:: Task input ::

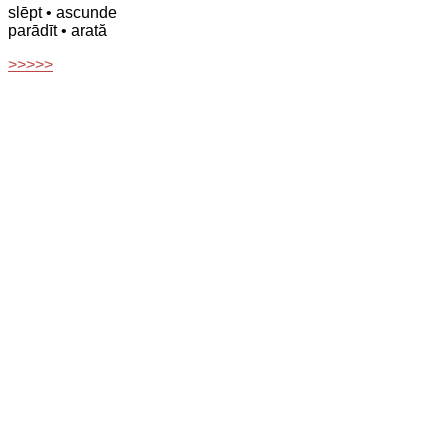
slēpt
• ascunde
parādīt
• arată
>>>>>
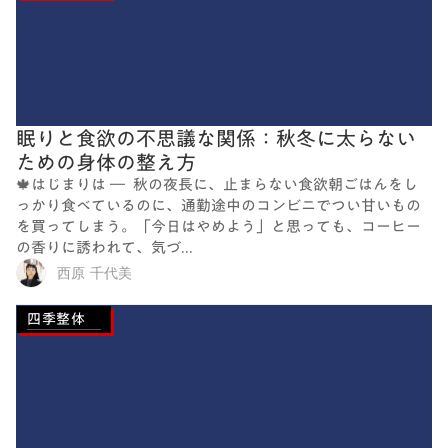
眠りと食欲の不思議な関係：秋冬に太らない
ための身体の整え方
🍁はじまりは ― 秋の夜長に、止まらない食欲朝ごはんをし
っかり食べているのに、通勤途中のコンビニでつい甘いもの
を買ってしまう。「今日はやめよう」と思っても、コーヒー
の香りに誘われて、気づ...
西原 千代美
四季整体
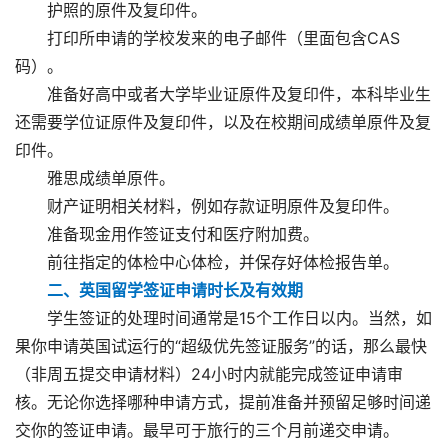
护照的原件及复印件。
打印所申请的学校发来的电子邮件（里面包含CAS
码）。
准备好高中或者大学毕业证原件及复印件，本科毕业生
还需要学位证原件及复印件，以及在校期间成绩单原件及复
印件。
雅思成绩单原件。
财产证明相关材料，例如存款证明原件及复印件。
准备现金用作签证支付和医疗附加费。
前往指定的体检中心体检，并保存好体检报告单。
二、英国留学签证申请时长及有效期
学生签证的处理时间通常是15个工作日以内。当然，如
果你申请英国试运行的“超级优先签证服务”的话，那么最快
（非周五提交申请材料）24小时内就能完成签证申请审
核。无论你选择哪种申请方式，提前准备并预留足够时间递
交你的签证申请。最早可于旅行的三个月前递交申请。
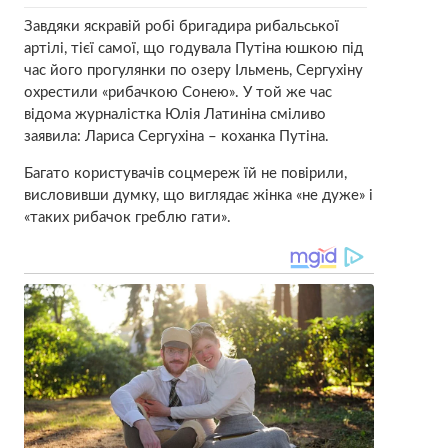
Завдяки яскравій робі бригадира рибальської
артілі, тієї самої, що годувала Путіна юшкою під
час його прогулянки по озеру Ільмень, Сергухіну
охрестили «рибачкою Сонею». У той же час
відома журналістка Юлія Латиніна сміливо
заявила: Лариса Сергухіна – коханка Путіна.
Багато користувачів соцмереж їй не повірили,
висловивши думку, що виглядає жінка «не дуже» і
«таких рибачок греблю гати».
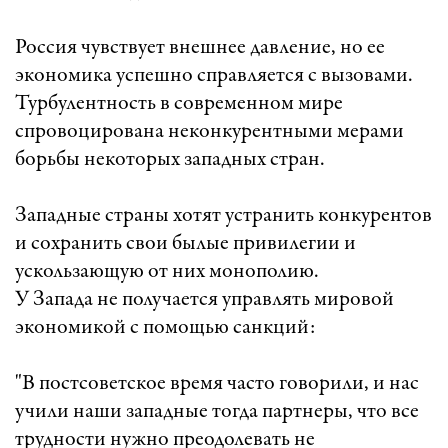
Россия чувствует внешнее давление, но ее
экономика успешно справляется с вызовами.
Турбулентность в современном мире
спровоцирована неконкурентными мерами
борьбы некоторых западных стран.
Западные страны хотят устранить конкурентов
и сохранить свои былые привилегии и
ускользающую от них монополию.
У Запада не получается управлять мировой
экономикой с помощью санкций:
"В постсоветское время часто говорили, и нас
учили наши западные тогда партнеры, что все
трудности нужно преодолевать не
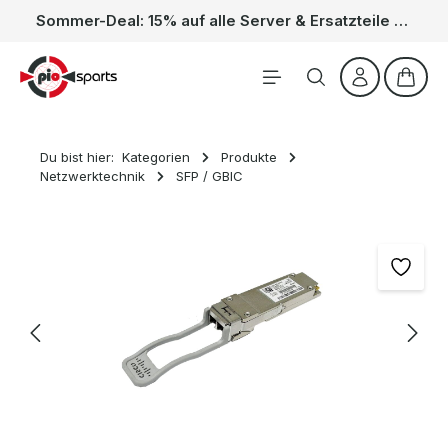
Sommer-Deal: 15% auf alle Server & Ersatzteile – Kein Code nötig, der Rabatt wird automatisch im Warenkorb abgezogen. Gültig vom 01.06. bis 31.08.
Zum Hauptinhalt springen
Waren
Du bist hier:
Kategorien
Produkte
Netzwerktechnik
SFP / GBIC
Bildergalerie überspringen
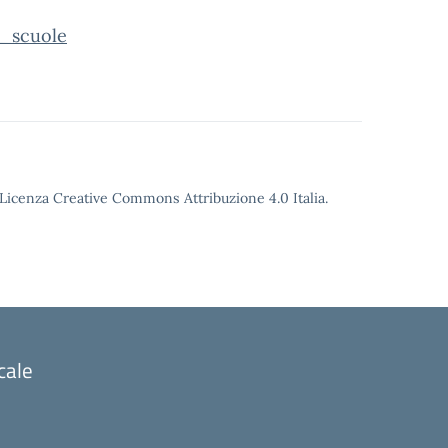
_scuole
o Licenza Creative Commons Attribuzione 4.0 Italia.
cale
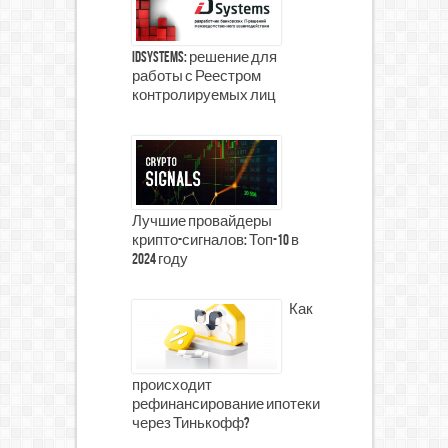
iDSystems: решение для
работы с Реестром
контролируемых лиц
Лучшие провайдеры
крипто-сигналов: Топ-10 в
2024 году
Как
происходит
рефинансирование ипотеки
через Тинькофф?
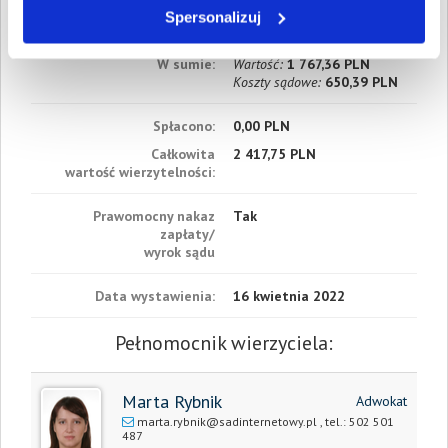
Data wymagalności:
16
Spersonalizuj
listopada 2020
W sumie:
Wartość:
1 767,36 PLN
Koszty sądowe:
650,39 PLN
Spłacono:
0,00 PLN
Całkowita
2 417,75 PLN
wartość wierzytelności:
Prawomocny nakaz
Tak
zapłaty/
wyrok sądu
Data wystawienia:
16 kwietnia 2022
Pełnomocnik wierzyciela:
Marta Rybnik
Adwokat
marta.rybnik@sadinternetowy.pl
, tel.:
502 501
487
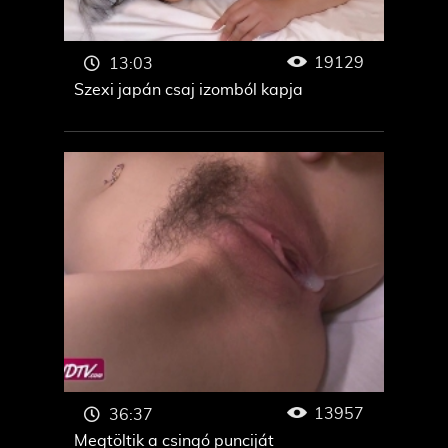
19129
13:03
Szexi japán csaj izomból kapja
13957
36:37
Megtöltik a csingó punciját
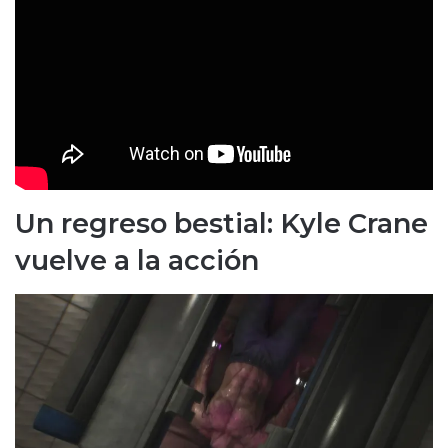
Un regreso bestial: Kyle Crane
vuelve a la acción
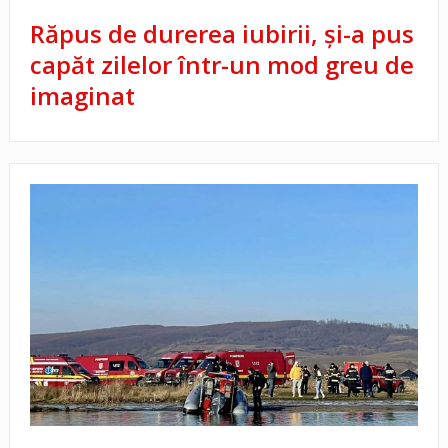
Răpus de durerea iubirii, și-a pus
capăt zilelor într-un mod greu de
imaginat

:::

Aim of the task:
Please find each line in the items above that contains the word "Путіна" and copy those lines in full, matching case exactly.

Task output:
артілі, тієї самої, що годувала Путіна юшкою під
заявила: Лариса Сергухіна – коханка Путіна.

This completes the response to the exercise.